● ACTIVITY: Restate the following entries exactly. Keep the pictures out.

● SUPPLIED DATA:

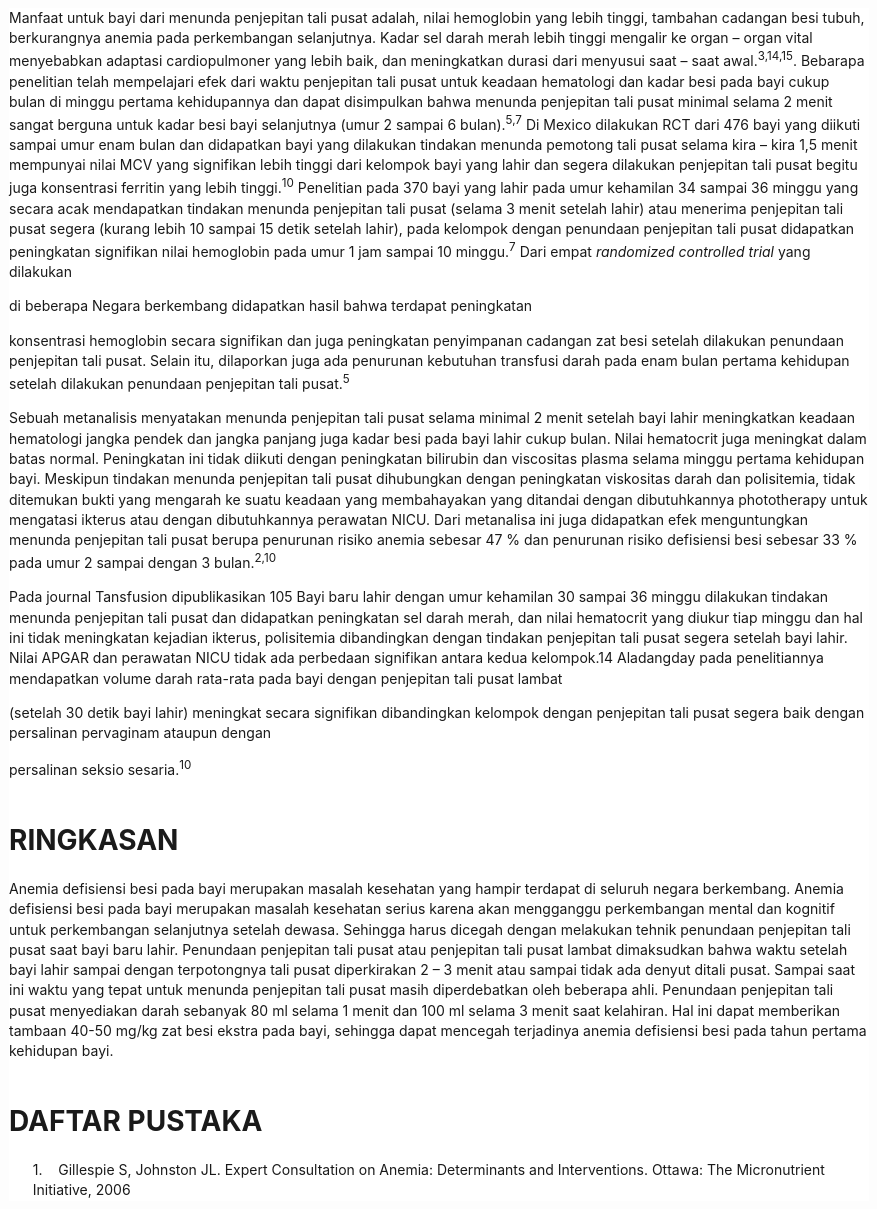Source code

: <p><span class="font2">Manfaat untuk bayi dari menunda penjepitan tali pusat adalah, nilai hemoglobin yang lebih tinggi, tambahan cadangan besi tubuh, berkurangnya anemia pada perkembangan selanjutnya. Kadar sel darah merah lebih tinggi mengalir ke organ – organ vital menyebabkan adaptasi cardiopulmoner yang lebih baik, dan meningkatkan durasi dari menyusui saat – saat awal.<sup>3,14,15</sup>. Bebarapa penelitian telah mempelajari efek dari waktu penjepitan tali pusat untuk keadaan hematologi dan kadar besi pada bayi cukup bulan di minggu pertama kehidupannya dan dapat disimpulkan bahwa menunda penjepitan tali pusat minimal selama 2 menit sangat berguna untuk kadar besi bayi selanjutnya (umur 2 sampai 6 bulan).<sup>5,7</sup> Di Mexico dilakukan RCT dari 476 bayi yang diikuti sampai umur enam bulan dan didapatkan bayi yang dilakukan tindakan menunda pemotong tali pusat selama kira – kira 1,5 menit mempunyai nilai MCV yang signifikan lebih tinggi dari kelompok bayi yang lahir dan segera dilakukan penjepitan tali pusat begitu juga konsentrasi ferritin yang lebih tinggi.<sup>10</sup> Penelitian pada 370 bayi yang lahir pada umur kehamilan 34 sampai 36 minggu yang secara acak mendapatkan tindakan menunda penjepitan tali pusat (selama 3 menit setelah lahir) atau menerima penjepitan tali pusat segera (kurang lebih 10 sampai 15 detik setelah lahir), pada kelompok dengan penundaan penjepitan tali pusat didapatkan peningkatan signifikan nilai hemoglobin pada umur 1 jam sampai 10 minggu.<sup>7</sup> Dari empat </span><span class="font2" style="font-style:italic;">randomized controlled trial</span><span class="font2"> yang dilakukan</span></p>
<p><span class="font2">di beberapa Negara berkembang didapatkan hasil bahwa terdapat peningkatan</span></p>
<p><span class="font2">konsentrasi hemoglobin secara signifikan dan juga peningkatan penyimpanan cadangan zat besi setelah dilakukan penundaan penjepitan tali pusat. Selain itu, dilaporkan juga ada penurunan kebutuhan transfusi darah pada enam bulan pertama kehidupan setelah dilakukan penundaan penjepitan tali pusat.<sup>5</sup></span></p>
<p><span class="font2">Sebuah metanalisis menyatakan menunda penjepitan tali pusat selama minimal 2 menit setelah bayi lahir meningkatkan keadaan hematologi jangka pendek dan jangka panjang juga kadar besi pada bayi lahir cukup bulan. Nilai hematocrit juga meningkat dalam batas normal. Peningkatan ini tidak diikuti dengan peningkatan bilirubin dan viscositas plasma selama minggu pertama kehidupan bayi. Meskipun tindakan menunda penjepitan tali pusat dihubungkan dengan peningkatan viskositas darah dan polisitemia, tidak ditemukan bukti yang mengarah ke suatu keadaan yang membahayakan yang ditandai dengan dibutuhkannya phototherapy untuk mengatasi ikterus atau dengan dibutuhkannya perawatan NICU. Dari metanalisa ini juga didapatkan efek menguntungkan menunda penjepitan tali pusat berupa penurunan risiko anemia sebesar 47 % dan penurunan risiko defisiensi besi sebesar 33 % pada umur 2 sampai dengan 3 bulan.<sup>2,10</sup></span></p>
<p><span class="font2">Pada journal Tansfusion dipublikasikan 105 Bayi baru lahir dengan umur kehamilan 30 sampai 36 minggu dilakukan tindakan menunda penjepitan tali pusat dan didapatkan peningkatan sel darah merah, dan nilai hematocrit yang diukur tiap minggu dan hal ini tidak meningkatan kejadian ikterus, polisitemia dibandingkan dengan tindakan penjepitan tali pusat segera setelah bayi lahir. Nilai APGAR dan perawatan NICU tidak ada perbedaan signifikan antara kedua kelompok.14 Aladangday pada penelitiannya mendapatkan volume darah rata-rata pada bayi dengan penjepitan tali pusat lambat</span></p>
<p><span class="font2">(setelah 30 detik bayi lahir) meningkat secara signifikan dibandingkan kelompok dengan penjepitan tali pusat segera baik dengan persalinan pervaginam ataupun dengan</span></p>
<p><span class="font2">persalinan seksio sesaria.<sup>10</sup></span></p>
<h1><a name="bookmark10"></a><span class="font2" style="font-weight:bold;"><a name="bookmark11"></a>RINGKASAN</span></h1>
<p><span class="font2">Anemia defisiensi besi pada bayi merupakan masalah kesehatan yang hampir terdapat di seluruh negara berkembang. Anemia defisiensi besi pada bayi merupakan masalah kesehatan serius karena akan mengganggu perkembangan mental dan kognitif untuk perkembangan selanjutnya setelah dewasa. Sehingga harus dicegah dengan melakukan tehnik penundaan penjepitan tali pusat saat bayi baru lahir. Penundaan penjepitan tali pusat atau penjepitan tali pusat lambat dimaksudkan bahwa waktu setelah bayi lahir sampai dengan terpotongnya tali pusat diperkirakan 2 – 3 menit atau sampai tidak ada denyut ditali pusat. Sampai saat ini waktu yang tepat untuk menunda penjepitan tali pusat masih diperdebatkan oleh beberapa ahli. Penundaan penjepitan tali pusat menyediakan darah sebanyak 80 ml selama 1 menit dan 100 ml selama 3 menit saat kelahiran. Hal ini dapat memberikan tambaan 40-50 mg/kg zat besi ekstra pada bayi, sehingga dapat mencegah terjadinya anemia defisiensi besi pada tahun pertama kehidupan bayi.</span></p>
<h1><a name="bookmark12"></a><span class="font2" style="font-weight:bold;"><a name="bookmark13"></a>DAFTAR PUSTAKA</span></h1>
<ul style="list-style:none;"><li>
<p><span class="font2">1. &nbsp;&nbsp;&nbsp;Gillespie S, Johnston JL. Expert Consultation on Anemia: Determinants and Interventions. Ottawa: The Micronutrient Initiative, 2006</span></p></li>
<li>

● OUTPUT OF THE TASK:
Source code

: <p><span class="font2">Manfaat untuk bayi dari menunda penjepitan tali pusat adalah, nilai hemoglobin yang lebih tinggi, tambahan cadangan besi tubuh, berkurangnya anemia pada perkembangan selanjutnya. Kadar sel darah merah lebih tinggi mengalir ke organ – organ vital menyebabkan adaptasi cardiopulmoner yang lebih baik, dan meningkatkan durasi dari menyusui saat – saat awal.<sup>3,14,15</sup>. Bebarapa penelitian telah mempelajari efek dari waktu penjepitan tali pusat untuk keadaan hematologi dan kadar besi pada bayi cukup bulan di minggu pertama kehidupannya dan dapat disimpulkan bahwa menunda penjepitan tali pusat minimal selama 2 menit sangat berguna untuk kadar besi bayi selanjutnya (umur 2 sampai 6 bulan).<sup>5,7</sup> Di Mexico dilakukan RCT dari 476 bayi yang diikuti sampai umur enam bulan dan didapatkan bayi yang dilakukan tindakan menunda pemotong tali pusat selama kira – kira 1,5 menit mempunyai nilai MCV yang signifikan lebih tinggi dari kelompok bayi yang lahir dan segera dilakukan penjepitan tali pusat begitu juga konsentrasi ferritin yang lebih tinggi.<sup>10</sup> Penelitian pada 370 bayi yang lahir pada umur kehamilan 34 sampai 36 minggu yang secara acak mendapatkan tindakan menunda penjepitan tali pusat (selama 3 menit setelah lahir) atau menerima penjepitan tali pusat segera (kurang lebih 10 sampai 15 detik setelah lahir), pada kelompok dengan penundaan penjepitan tali pusat didapatkan peningkatan signifikan nilai hemoglobin pada umur 1 jam sampai 10 minggu.<sup>7</sup> Dari empat </span><span class="font2" style="font-style:italic;">randomized controlled trial</span><span class="font2"> yang dilakukan</span></p>
<p><span class="font2">di beberapa Negara berkembang didapatkan hasil bahwa terdapat peningkatan</span></p>
<p><span class="font2">konsentrasi hemoglobin secara signifikan dan juga peningkatan penyimpanan cadangan zat besi setelah dilakukan penundaan penjepitan tali pusat. Selain itu, dilaporkan juga ada penurunan kebutuhan transfusi darah pada enam bulan pertama kehidupan setelah dilakukan penundaan penjepitan tali pusat.<sup>5</sup></span></p>
<p><span class="font2">Sebuah metanalisis menyatakan menunda penjepitan tali pusat selama minimal 2 menit setelah bayi lahir meningkatkan keadaan hematologi jangka pendek dan jangka panjang juga kadar besi pada bayi lahir cukup bulan. Nilai hematocrit juga meningkat dalam batas normal. Peningkatan ini tidak diikuti dengan peningkatan bilirubin dan viscositas plasma selama minggu pertama kehidupan bayi. Meskipun tindakan menunda penjepitan tali pusat dihubungkan dengan peningkatan viskositas darah dan polisitemia, tidak ditemukan bukti yang mengarah ke suatu keadaan yang membahayakan yang ditandai dengan dibutuhkannya phototherapy untuk mengatasi ikterus atau dengan dibutuhkannya perawatan NICU. Dari metanalisa ini juga didapatkan efek menguntungkan menunda penjepitan tali pusat berupa penurunan risiko anemia sebesar 47 % dan penurunan risiko defisiensi besi sebesar 33 % pada umur 2 sampai dengan 3 bulan.<sup>2,10</sup></span></p>
<p><span class="font2">Pada journal Tansfusion dipublikasikan 105 Bayi baru lahir dengan umur kehamilan 30 sampai 36 minggu dilakukan tindakan menunda penjepitan tali pusat dan didapatkan peningkatan sel darah merah, dan nilai hematocrit yang diukur tiap minggu dan hal ini tidak meningkatan kejadian ikterus, polisitemia dibandingkan dengan tindakan penjepitan tali pusat segera setelah bayi lahir. Nilai APGAR dan perawatan NICU tidak ada perbedaan signifikan antara kedua kelompok.14 Aladangday pada penelitiannya mendapatkan volume darah rata-rata pada bayi dengan penjepitan tali pusat lambat</span></p>
<p><span class="font2">(setelah 30 detik bayi lahir) meningkat secara signifikan dibandingkan kelompok dengan penjepitan tali pusat segera baik dengan persalinan pervaginam ataupun dengan</span></p>
<p><span class="font2">persalinan seksio sesaria.<sup>10</sup></span></p>
<h1><a name="bookmark10"></a><span class="font2" style="font-weight:bold;"><a name="bookmark11"></a>RINGKASAN</span></h1>
<p><span class="font2">Anemia defisiensi besi pada bayi merupakan masalah kesehatan yang hampir terdapat di seluruh negara berkembang. Anemia defisiensi besi pada bayi merupakan masalah kesehatan serius karena akan mengganggu perkembangan mental dan kognitif untuk perkembangan selanjutnya setelah dewasa. Sehingga harus dicegah dengan melakukan tehnik penundaan penjepitan tali pusat saat bayi baru lahir. Penundaan penjepitan tali pusat atau penjepitan tali pusat lambat dimaksudkan bahwa waktu setelah bayi lahir sampai dengan terpotongnya tali pusat diperkirakan 2 – 3 menit atau sampai tidak ada denyut ditali pusat. Sampai saat ini waktu yang tepat untuk menunda penjepitan tali pusat masih diperdebatkan oleh beberapa ahli. Penundaan penjepitan tali pusat menyediakan darah sebanyak 80 ml selama 1 menit dan 100 ml selama 3 menit saat kelahiran. Hal ini dapat memberikan tambaan 40-50 mg/kg zat besi ekstra pada bayi, sehingga dapat mencegah terjadinya anemia defisiensi besi pada tahun pertama kehidupan bayi.</span></p>
<h1><a name="bookmark12"></a><span class="font2" style="font-weight:bold;"><a name="bookmark13"></a>DAFTAR PUSTAKA</span></h1>
<ul style="list-style:none;"><li>
<p><span class="font2">1. &nbsp;&nbsp;&nbsp;Gillespie S, Johnston JL. Expert Consultation on Anemia: Determinants and Interventions. Ottawa: The Micronutrient Initiative, 2006</span></p></li>
<li>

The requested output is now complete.